**Task:** Return the data starting with the line that contains "Rank the series" and ending with the line that contains "Aircraft in Attitude mode, Compass Error", copied word for word with both of those lines included.

**Provided entries:**
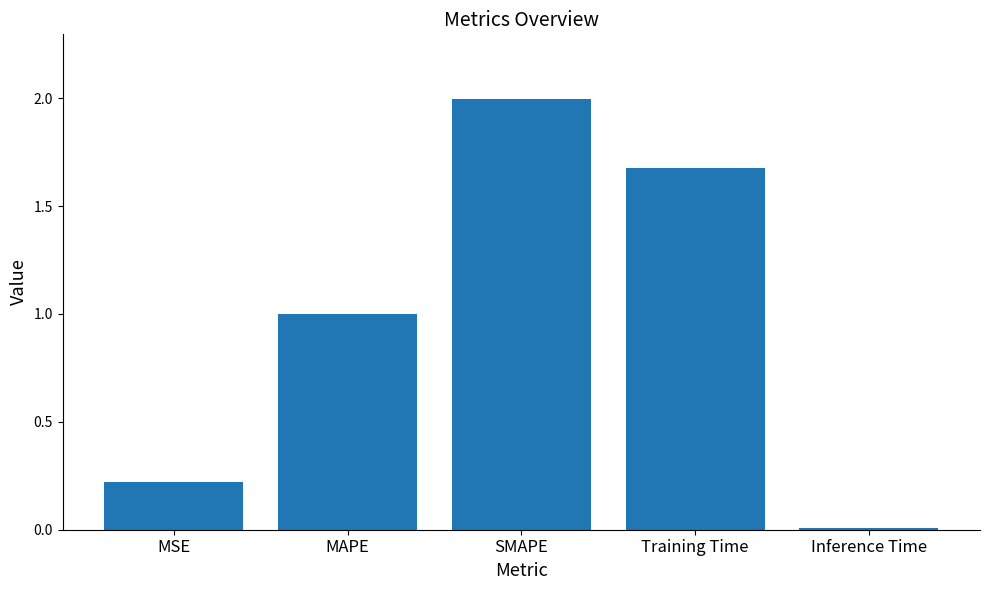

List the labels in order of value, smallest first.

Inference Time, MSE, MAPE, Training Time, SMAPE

==

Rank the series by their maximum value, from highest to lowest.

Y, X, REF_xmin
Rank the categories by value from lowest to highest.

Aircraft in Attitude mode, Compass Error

==

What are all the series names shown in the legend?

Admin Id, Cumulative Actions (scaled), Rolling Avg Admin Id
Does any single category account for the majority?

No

**Result:**
Rank the series by their maximum value, from highest to lowest.

Y, X, REF_xmin
Rank the categories by value from lowest to highest.

Aircraft in Attitude mode, Compass Error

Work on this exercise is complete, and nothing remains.